## What to produce:
Please extend the reinforcement learning article below, starting right after its last sentence.

## Source extract:
======

Reinforcement Learning: A step towards Artificial General Intelligence

Yes, It's PacMan

Unlike other machine learning algorithms, that are dependent on pre-collected data, Reinforcement Learning is a type of semi-supervised machine learning method that is based on rewards determined during the training of the algorithms.

Reinforcement learning is the closest we have got to mimic the human’s ability to learn from its experiences. It is best applied to situations where algorithms have to take a decision according to their environment.

Artificial General Intelligence(AGI) is one such concept where a machine is able to perform any intellectual task that a human being can. Though we are far from achieving this feat as of now, AGI has been the most sought-after goal in the entire field of computer science. Today, most of the AI applications are problems specific, and they barely touch down to the hopes of AGI. But, with reinforcement learning, achieving the goal of AGI is quite a possibility.

AGI is a type of meta-learning which refers to the ability of a single algorithm to learn multiple tasks. It can be thought of as the job of the algorithm to learn how to learn and generalize it to acquire new skills, the way humans do.

======

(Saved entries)
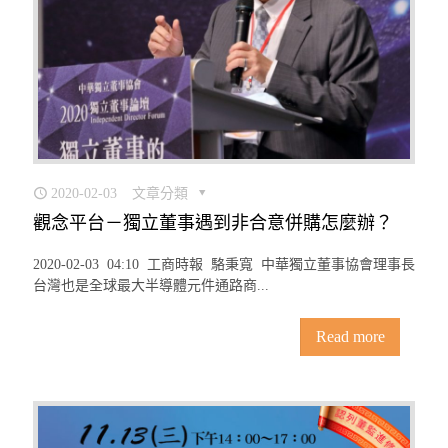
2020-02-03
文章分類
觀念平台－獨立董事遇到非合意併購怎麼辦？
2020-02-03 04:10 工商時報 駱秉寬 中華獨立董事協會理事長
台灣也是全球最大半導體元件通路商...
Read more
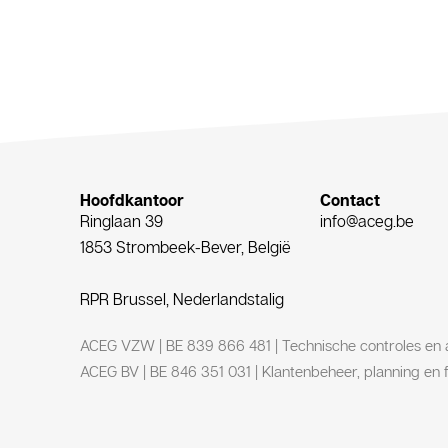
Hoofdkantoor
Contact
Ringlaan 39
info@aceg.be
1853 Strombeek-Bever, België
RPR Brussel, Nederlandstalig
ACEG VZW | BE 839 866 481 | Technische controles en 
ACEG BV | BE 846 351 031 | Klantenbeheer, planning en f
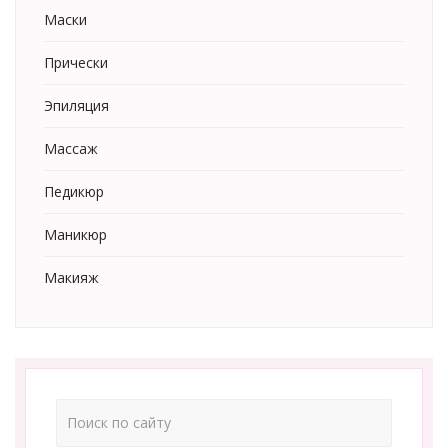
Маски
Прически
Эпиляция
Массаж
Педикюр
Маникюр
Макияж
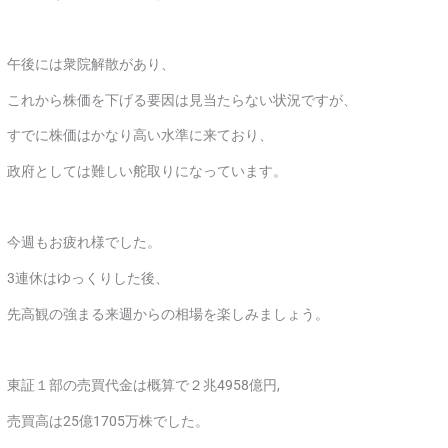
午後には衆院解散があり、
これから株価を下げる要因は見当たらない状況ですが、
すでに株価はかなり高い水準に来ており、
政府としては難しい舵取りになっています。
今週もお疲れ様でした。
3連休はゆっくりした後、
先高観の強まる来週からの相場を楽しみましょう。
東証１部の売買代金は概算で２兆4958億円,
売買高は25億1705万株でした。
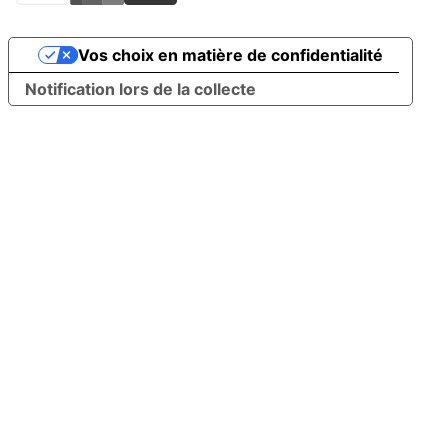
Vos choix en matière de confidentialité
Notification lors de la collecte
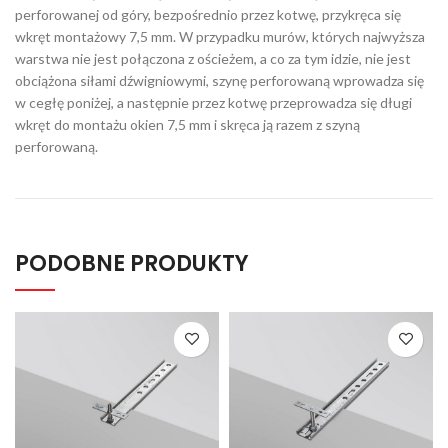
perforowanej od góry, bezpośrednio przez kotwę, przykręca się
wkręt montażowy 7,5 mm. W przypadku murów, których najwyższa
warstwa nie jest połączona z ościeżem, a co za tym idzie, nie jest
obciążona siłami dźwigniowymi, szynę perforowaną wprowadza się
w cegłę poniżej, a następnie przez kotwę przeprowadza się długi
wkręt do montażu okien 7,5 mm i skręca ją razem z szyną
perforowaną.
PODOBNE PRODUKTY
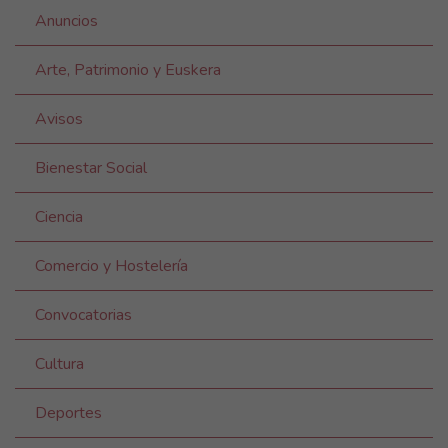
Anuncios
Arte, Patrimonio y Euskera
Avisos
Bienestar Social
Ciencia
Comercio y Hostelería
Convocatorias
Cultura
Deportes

======

## Output:
The closest we have reached to achieve AGI is the Impala architecture, which is able to do 30 different challenging tasks that require various aspects of learning, memory, and navigation. Under the hood, Impala makes use of Reinforcement Learning. This method of learning has already been used for some amazing achievements such as endowing an AI with emotions and learning complex games like ‘Go’ and ‘Poker’.

So, How Does Reinforcement Learning (RL) Works?

Basically, RL is concerned with the environment, agent, state, action. The environment is the surrounding in which a decision has to be taken. The agent is who has to take the decision, and a state is the configuration of the environment. An action by the agent (in the given environment) reaches the new state every time to determine whether that action was good or bad. It gets the‘reward’ for each action, whether good or bad.

Putting it in a simpler way. Let’s say you(agent) want to exit a room which has a single door (environment )as quickly as possible. Every step(action) you take towards the door (state)will give you a positive reward and every step you took away from the door(new state) will lead to a negative reward. Even if you are just standing in one place, you will be getting negative rewards as your goal is to accomplish the task in a short time. In other words, an agent takes some action in its present state in the environment to reach a new state and get an award for the new state achieved.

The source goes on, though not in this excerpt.